The first rumors of it surfaced in December on a lifestyle magazine's blog. A few weeks later, it was spotted in the arms of runway model Hollis Wakeema in a Las Vegas hotel.

Then came its Web site: Black and white fashion photos fade in and out as cool piano notes drop and melt into a warm, smooth beat. Prepare to fall in love, the site reads.

Now, go buy the laptop.

Specifically, Dell Inc.'s new $2,000-and-up laptop. The computer maker was entering the ultra-thin notebook race Tuesday with the Adamo, from the Latin for "to fall in love with."

The aluminum-body laptop comes in two colors, "onyx" and "pearl." It boasts a 13-inch screen and, with a depth of less than two-thirds of an inch, is thinner than both Apple Inc.'s 0.76-inch MacBook Air ($1,800 and up) and Hewlett-Packard Co.'s 0.7-inch Voodoo Envy notebook (from $1,900).

Even the customer support package goes upscale. Dell will guarantee the same team of service representatives for $99 for a year or $349 for three.

The company already is taking orders, with the laptop set to start shipping March 26.

Dell, known for affordable, no-frills computers, leaned away from consumer-electronics tropes and toward the seductive imagery of couture as it designed a marketing campaign to fit the Adamo. The leap Dell is asking consumers to make from its core brand would be a risk in any economy, let alone the worst recession of the personal-computer age. PC sales are sliding and the lone bright spot in the market appears to be small, inexpensive "netbooks," Adamo's polar opposite.
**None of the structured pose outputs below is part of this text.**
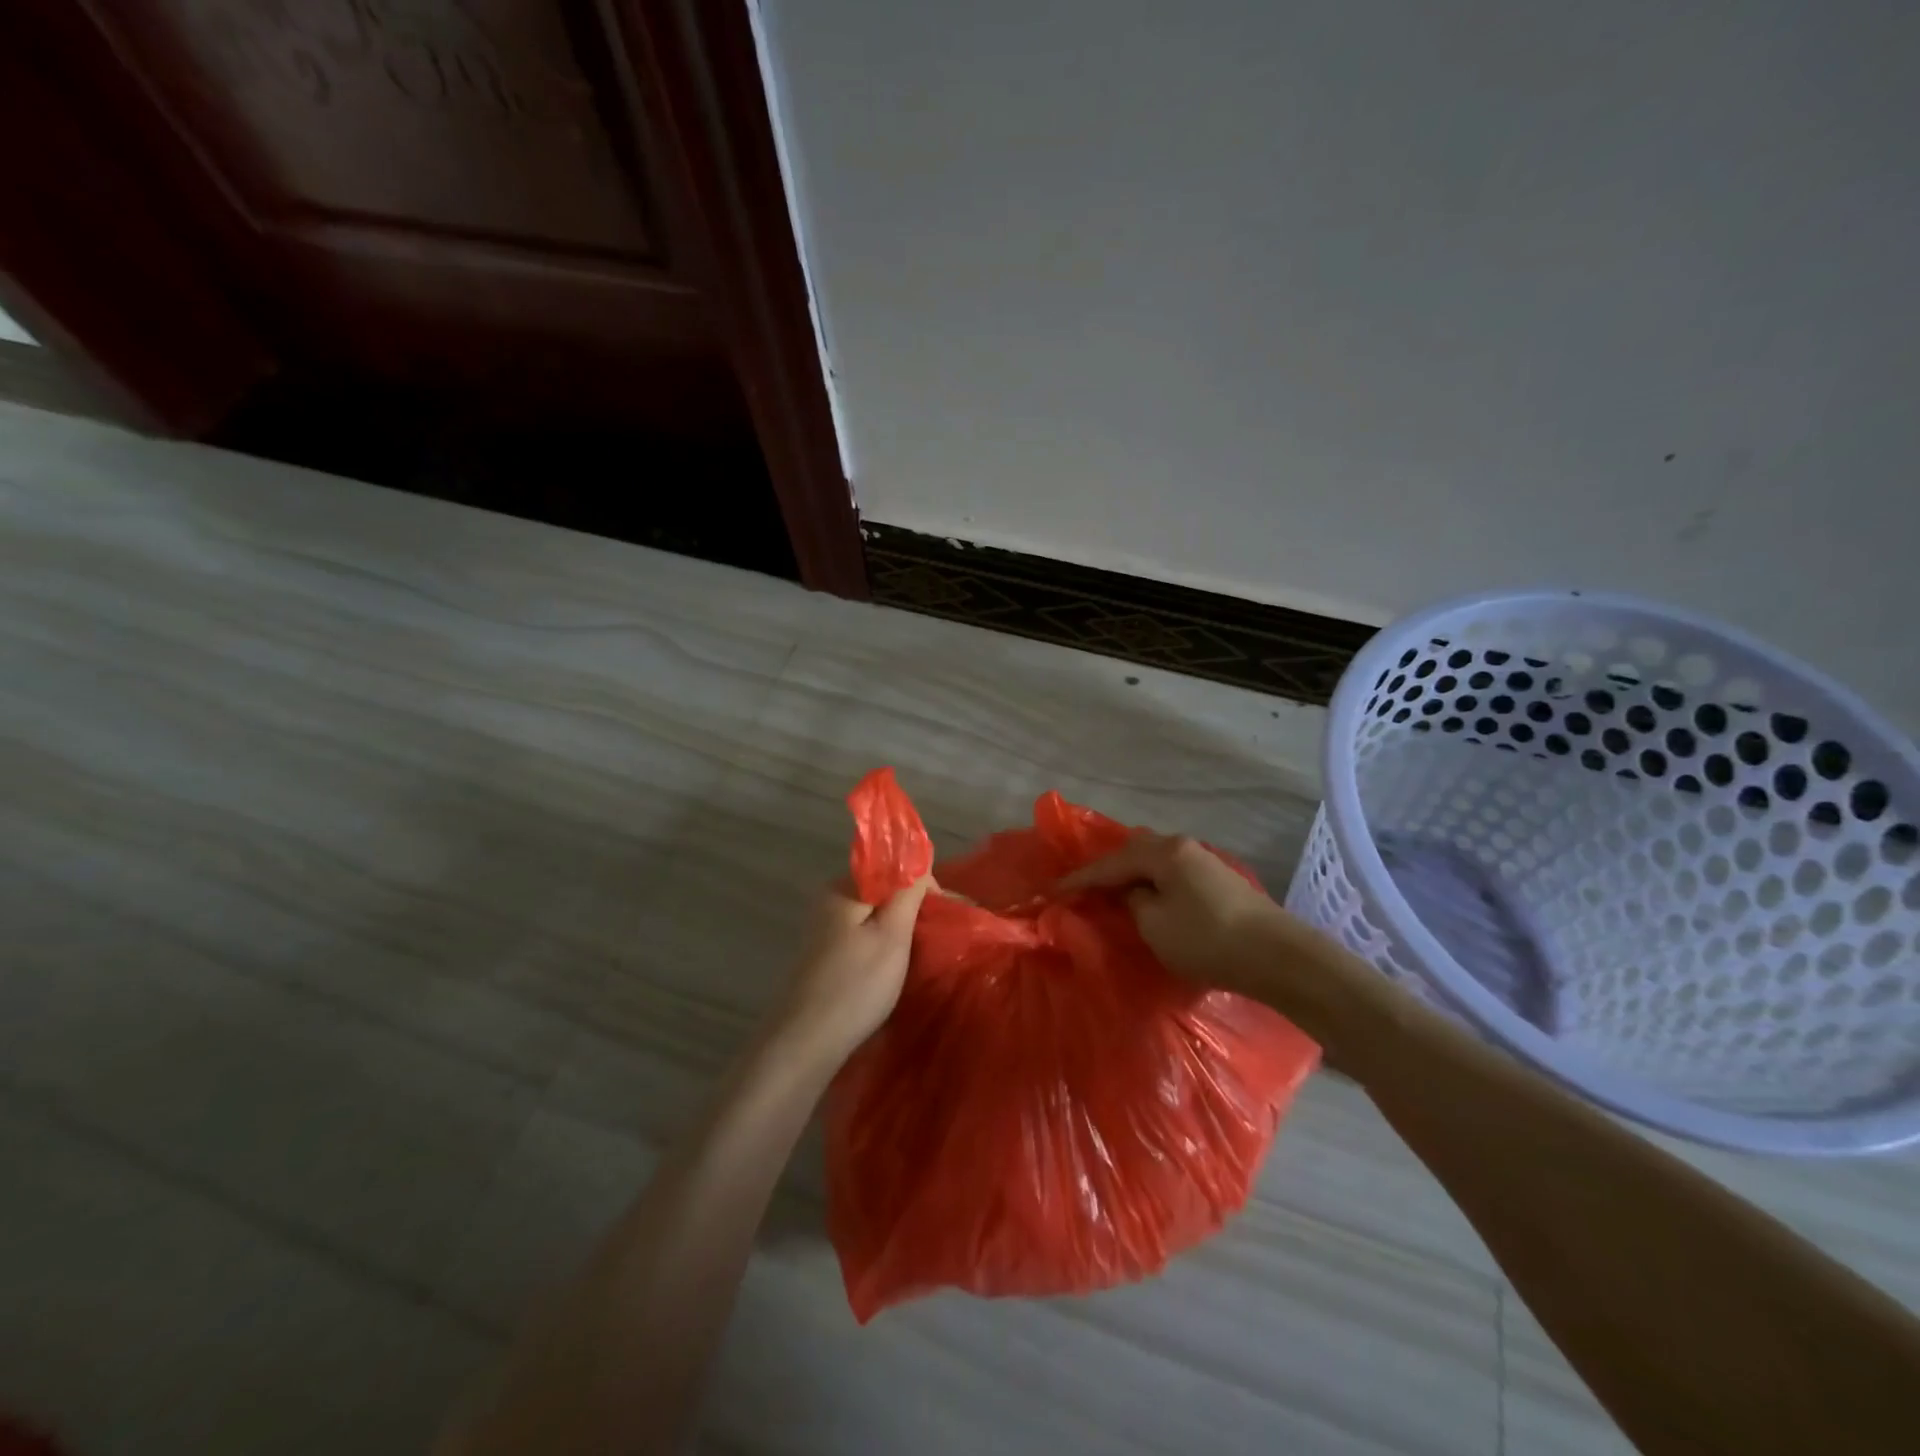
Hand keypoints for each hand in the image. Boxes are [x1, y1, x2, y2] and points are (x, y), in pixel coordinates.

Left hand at [771, 876, 933, 1067]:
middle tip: (937, 940)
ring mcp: (823, 929)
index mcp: (843, 887)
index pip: (894, 868)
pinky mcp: (824, 956)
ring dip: (898, 931)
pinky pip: (862, 938)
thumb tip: (920, 865)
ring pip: (874, 917)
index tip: (945, 917)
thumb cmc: (855, 985)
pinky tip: (892, 970)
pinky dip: (882, 948)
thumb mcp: (892, 935)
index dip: (924, 887)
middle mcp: (829, 901)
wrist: (805, 1043)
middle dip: (912, 910)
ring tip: (920, 956)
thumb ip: (908, 893)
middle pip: (883, 891)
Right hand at [1059, 832, 1290, 992]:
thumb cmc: (1208, 939)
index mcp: (1165, 852)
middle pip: (1135, 853)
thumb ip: (1134, 903)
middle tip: (1083, 888)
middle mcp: (1184, 848)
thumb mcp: (1155, 925)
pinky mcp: (1220, 883)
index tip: (1054, 890)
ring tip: (1111, 892)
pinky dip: (1153, 884)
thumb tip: (1134, 894)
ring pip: (1156, 863)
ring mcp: (1205, 863)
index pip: (1112, 863)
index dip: (1081, 878)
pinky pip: (1172, 875)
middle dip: (1108, 870)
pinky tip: (1148, 897)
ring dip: (1132, 877)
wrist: (1278, 957)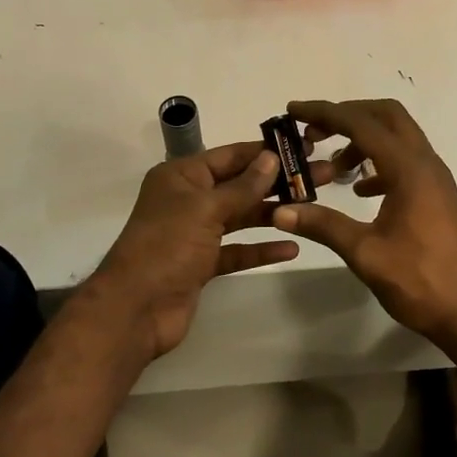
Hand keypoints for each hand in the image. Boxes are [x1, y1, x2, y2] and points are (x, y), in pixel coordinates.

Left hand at [89, 141, 331, 359]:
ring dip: (273, 213)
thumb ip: (242, 187)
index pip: (230, 156)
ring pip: (241, 217)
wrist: (135, 309)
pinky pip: (237, 250)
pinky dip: (260, 249)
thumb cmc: (167, 246)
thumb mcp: (206, 209)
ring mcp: (195, 233)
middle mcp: (188, 199)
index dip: (265, 151)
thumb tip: (271, 157)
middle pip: (239, 185)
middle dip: (277, 182)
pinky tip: (291, 247)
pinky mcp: (202, 264)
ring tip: (312, 208)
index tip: (302, 147)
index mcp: (181, 176)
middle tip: (322, 176)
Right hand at [270, 99, 456, 347]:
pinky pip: (406, 162)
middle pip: (386, 116)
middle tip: (314, 132)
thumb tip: (280, 210)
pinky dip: (379, 163)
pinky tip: (361, 192)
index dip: (325, 113)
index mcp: (409, 169)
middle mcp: (426, 163)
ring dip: (364, 140)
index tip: (293, 110)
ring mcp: (436, 178)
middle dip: (348, 116)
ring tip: (333, 168)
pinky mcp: (438, 195)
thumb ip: (324, 226)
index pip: (361, 124)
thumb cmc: (420, 281)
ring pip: (398, 138)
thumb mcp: (365, 254)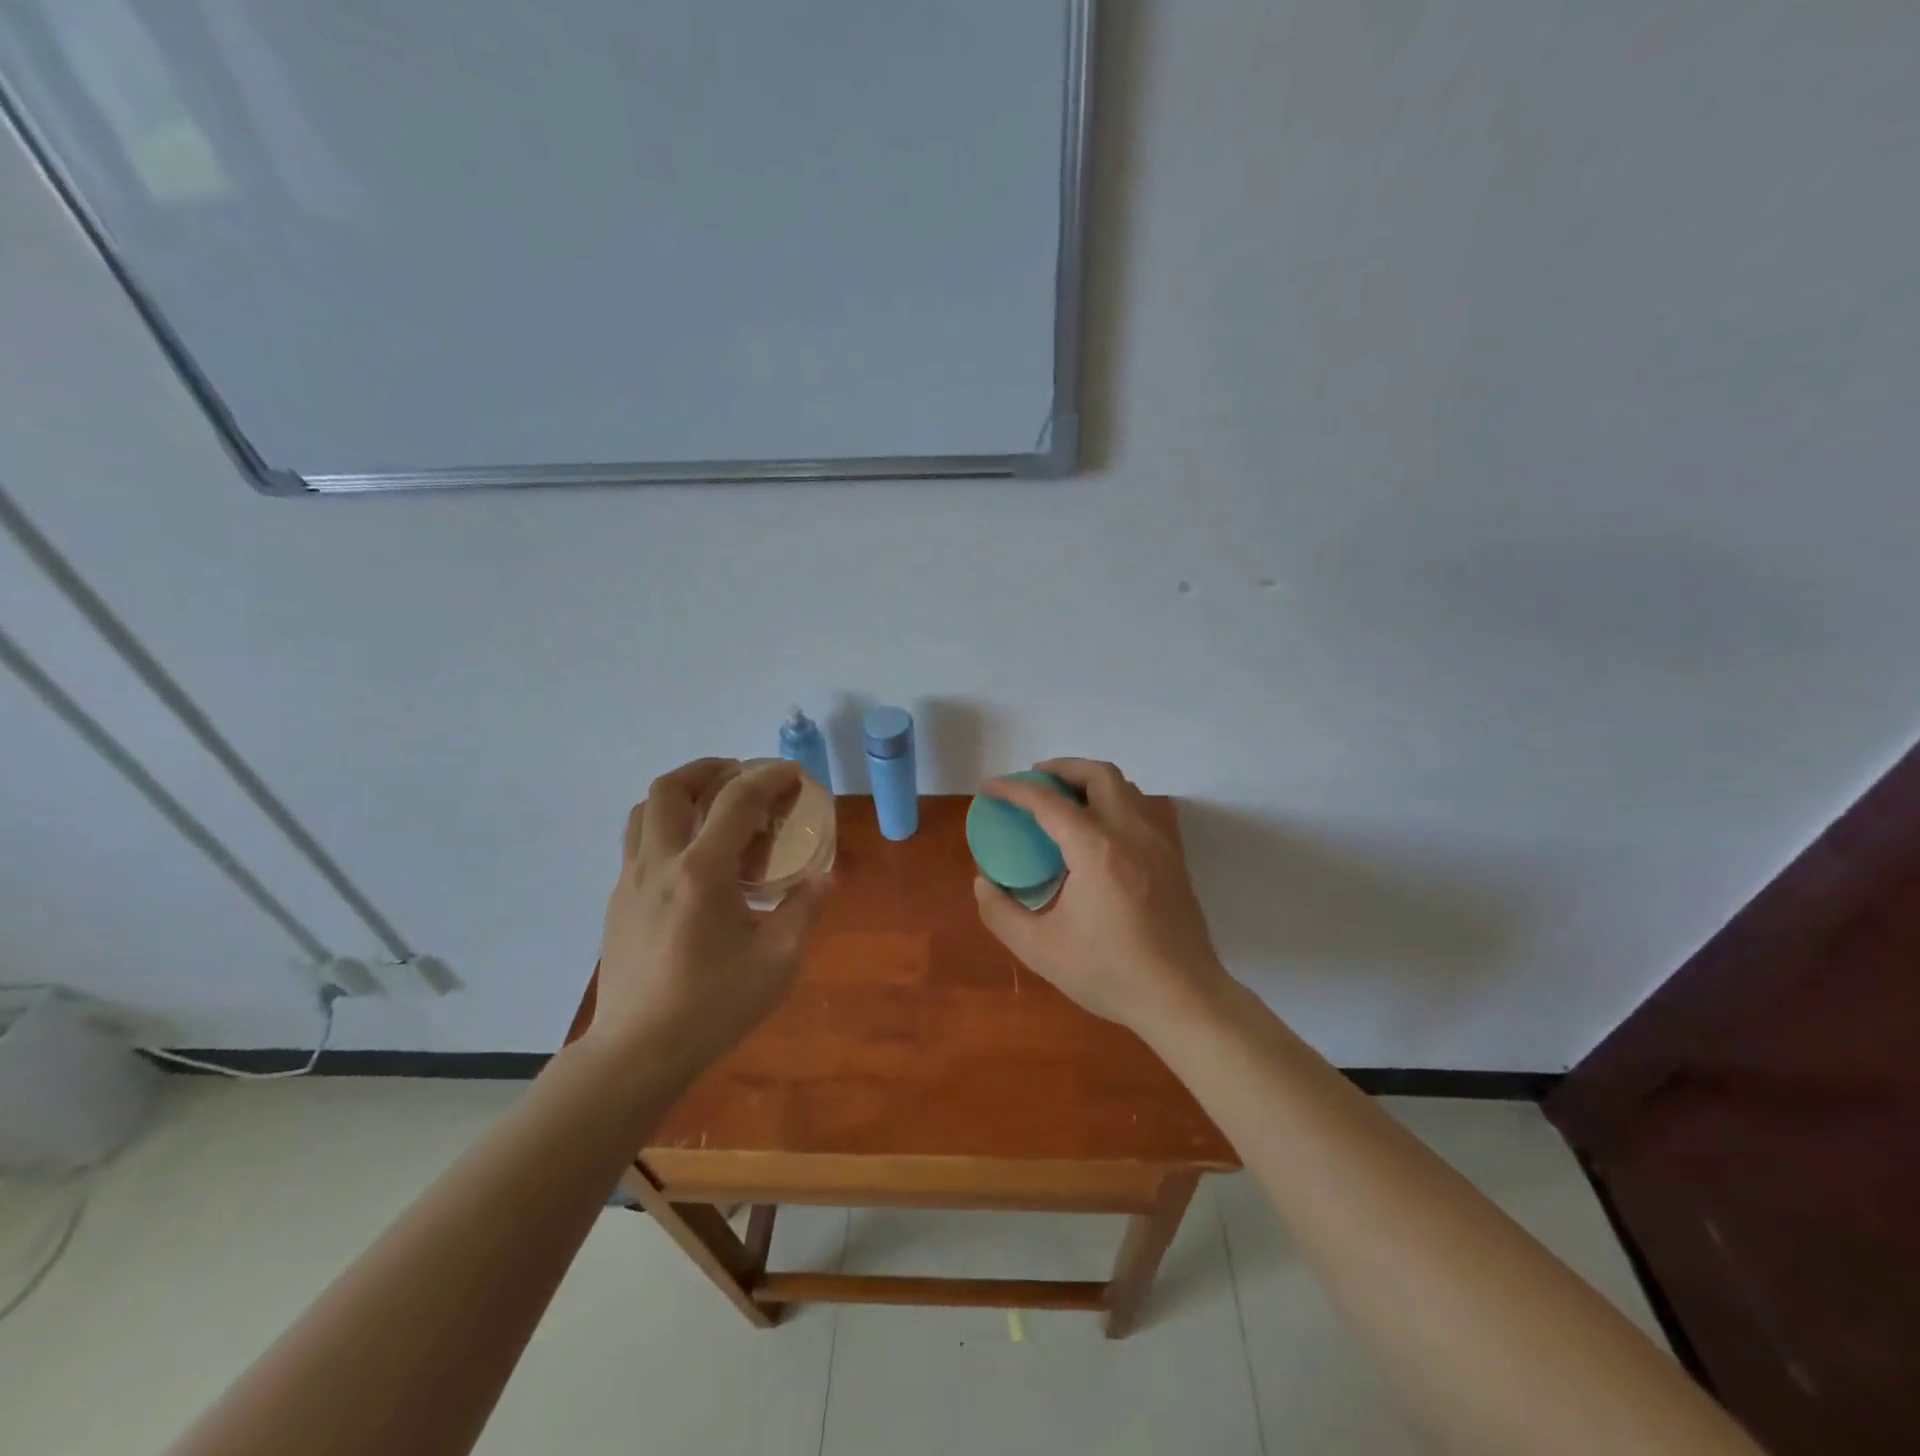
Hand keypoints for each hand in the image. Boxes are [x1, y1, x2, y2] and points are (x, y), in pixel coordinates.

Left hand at [593, 758, 828, 1079]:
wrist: (637, 1053)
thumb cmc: (712, 1006)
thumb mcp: (778, 962)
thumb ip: (803, 911)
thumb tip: (824, 879)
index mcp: (702, 872)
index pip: (737, 801)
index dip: (768, 777)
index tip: (792, 774)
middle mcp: (660, 863)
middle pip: (671, 788)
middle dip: (710, 769)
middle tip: (741, 776)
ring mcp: (630, 882)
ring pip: (643, 812)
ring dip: (679, 794)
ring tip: (711, 807)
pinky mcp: (617, 903)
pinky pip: (637, 844)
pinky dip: (665, 828)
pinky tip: (691, 862)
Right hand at [973, 758, 1229, 1035]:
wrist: (1183, 999)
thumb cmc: (1110, 974)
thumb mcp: (1041, 951)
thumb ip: (1001, 913)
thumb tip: (983, 882)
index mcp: (1096, 850)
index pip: (1048, 801)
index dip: (1014, 788)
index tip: (990, 787)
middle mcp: (1131, 833)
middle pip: (1099, 774)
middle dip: (1061, 768)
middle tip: (1034, 782)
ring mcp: (1158, 843)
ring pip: (1125, 788)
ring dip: (1090, 782)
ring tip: (1063, 801)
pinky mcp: (1172, 858)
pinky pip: (1140, 810)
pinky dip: (1112, 802)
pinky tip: (1096, 833)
Round Rock, Texas-based Dell reworked its consumer PC lineup about two years ago, shortly after ceding market leadership to Hewlett-Packard. Dell had fallen a few steps behind partly because people started craving gadgets with flair. Meanwhile, Apple was nurturing consumers' love for their iPods and using that connection to sell them well-designed laptops, too.

Dell knew it needed to "bring more brand lust and more got-to-have kind of products into the mix," said Michael Tatelman, the company's vice president of global consumer sales and marketing. The new consumer team, led by Ronald Garriques, a former Motorola Inc. executive, mapped a tiered strategy that ranged from the value-conscious Inspiron laptops to powerful, expensive Alienware machines for gamers.

As Dell began plugging what Tatelman called a hole at the high end, designers from inside and outside the company were pitching blueprints for computers that didn't fit into any of the existing Dell lines. So once the design was hashed out, Tatelman and his team worked with Enfatico, an agency built just for Dell by global advertising conglomerate WPP Group PLC, to figure out how to sell it.

Dell would not say how much the company spent on the Adamo campaign, but Tatelman said it "ranks among the bigger product launch campaigns that we do."